2:48 p.m. - 2021-04-09
Glass half empty
That last entry was... fairly optimistic.
I haven't been being completely honest maybe because I don’t want to be an asshole, or because I actually am trying to paint a perfect picture of how things are for me romantically.
I’m currently I’m FL, but am triggered enough to write in here again. I feel like I do like B. But also it’s like... are we meant to be? Idk.
Like honest answer, idk.
There’s just a disconnect. It’s like I go above and beyond and do all these things and “participate” in all these events. And it’s like. I feel as if not only am I an outsider but I’m just like... not relevant at all. And I will never be “into” car shit because he will never let me he into it. Period.
And the things I actually am into? Forget about it!
Between his resistance with my diet, ditching bc, being attracted to everything in sight and just the disrespect honestly.... sometimes I’m over it.

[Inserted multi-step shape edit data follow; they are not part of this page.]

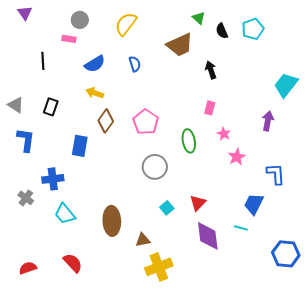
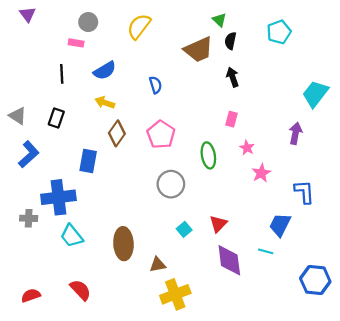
black semicircle: (222, 31) -> (230, 41), moved, turned 35
black line: (43, 61) -> (62, 74), moved
blue semicircle: (135, 64) -> (155, 85), moved
blue L-shape: (26, 140) -> (29, 154), turned 40
blue cross: (53, 179) -> (58, 197), size x1.4
gray cross: (26, 198) -> (29, 218), turned -35

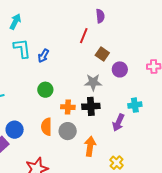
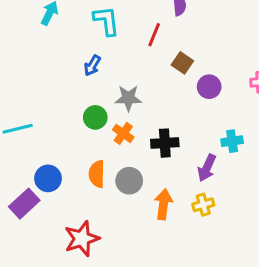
cyan L-shape: (22, 48) -> (106, 21), moved
gray star: (93, 82) -> (128, 98), moved
orange cross: (68, 107) -> (123, 133), moved, turned 32
yellow cross: (117, 163) -> (203, 205), moved, turned 32

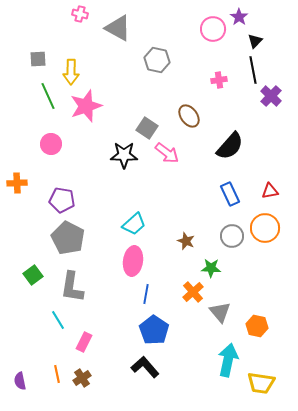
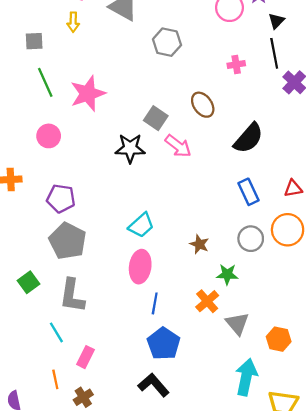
yellow arrow: (71, 72) -> (73, 22), moved, size x0.7
orange line: (57, 374) -> (55, 379), moved

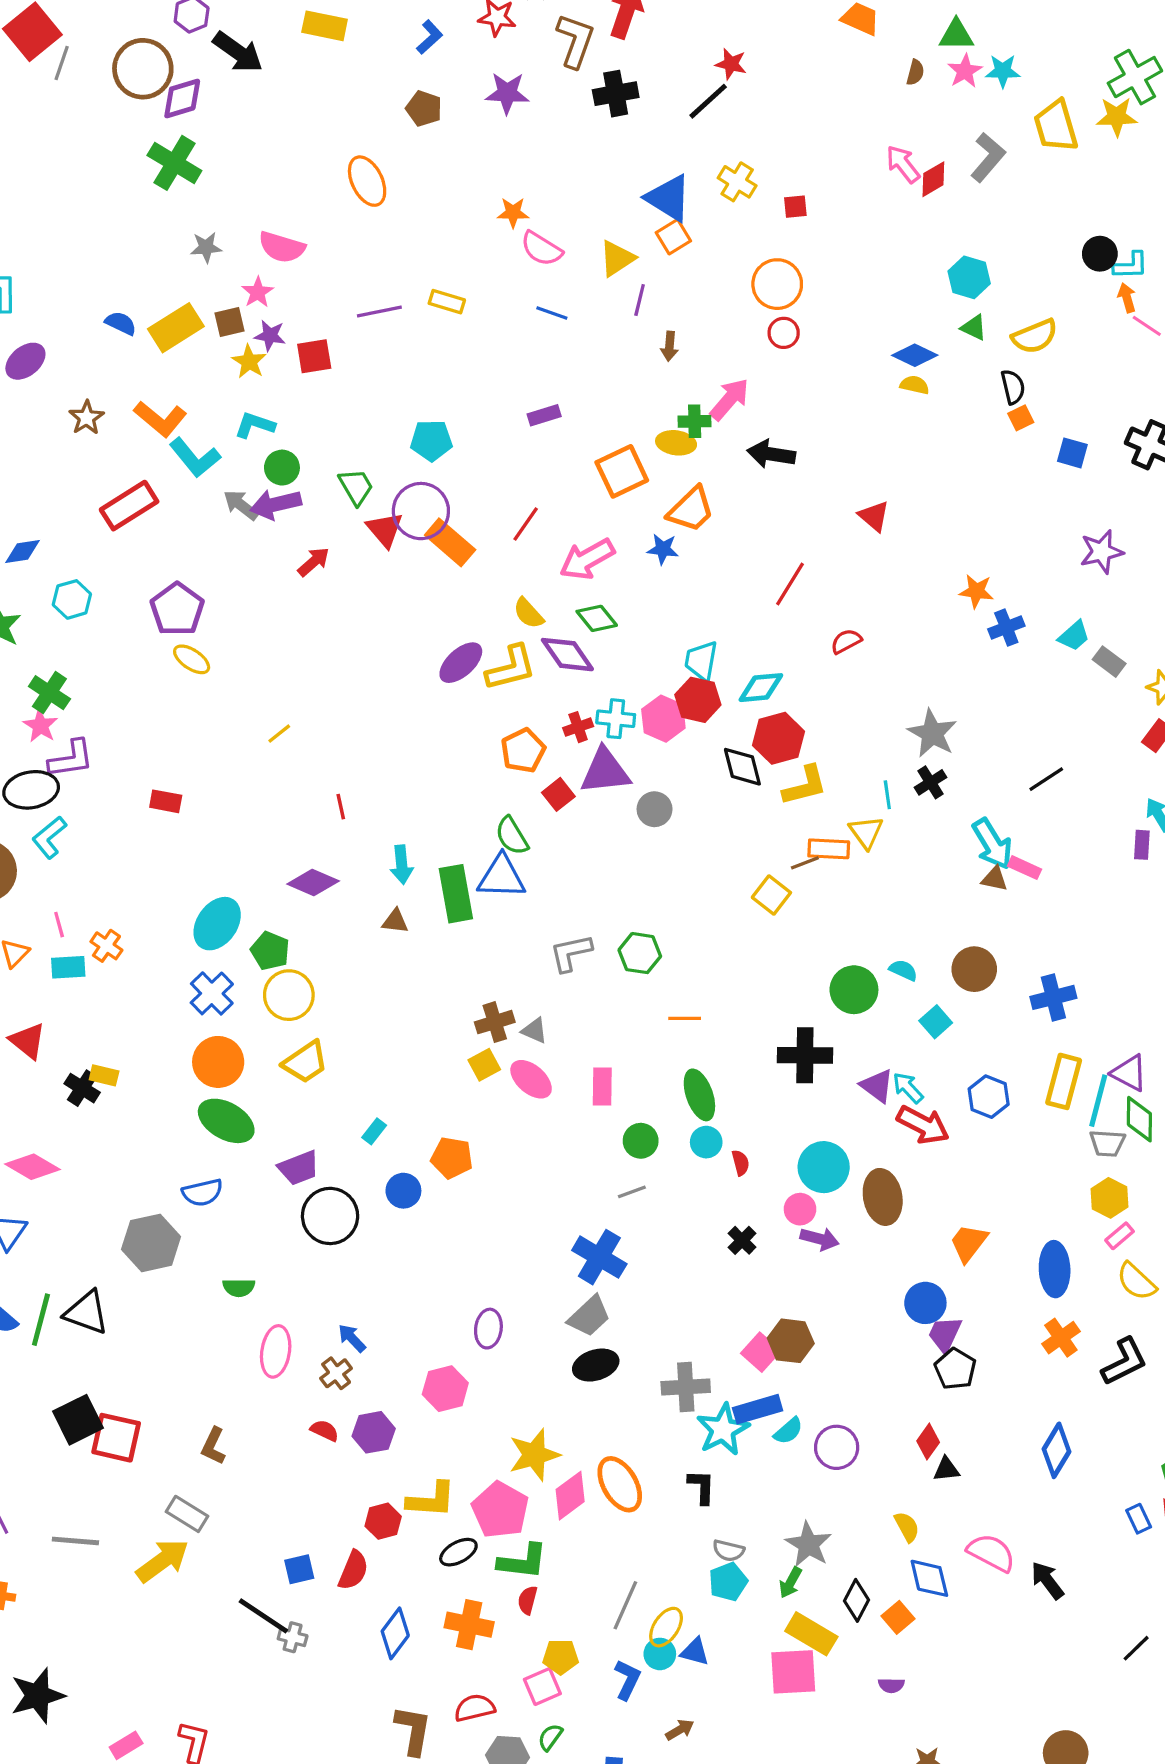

Can a vacation really fix things?
I just feel like I wanted to have fun here but it’s like I’m not here. And it’s as if I’m not allowed to enjoy the party. I WANT to enjoy the party with the person I’m dating, maybe we’re just too different.
This is changing my opinion on everything. Is marriage necessary? Is it even fun if you don’t have kids? Is there a point? Do I really wanna tie myself down at 29 for the rest of my life? Idk.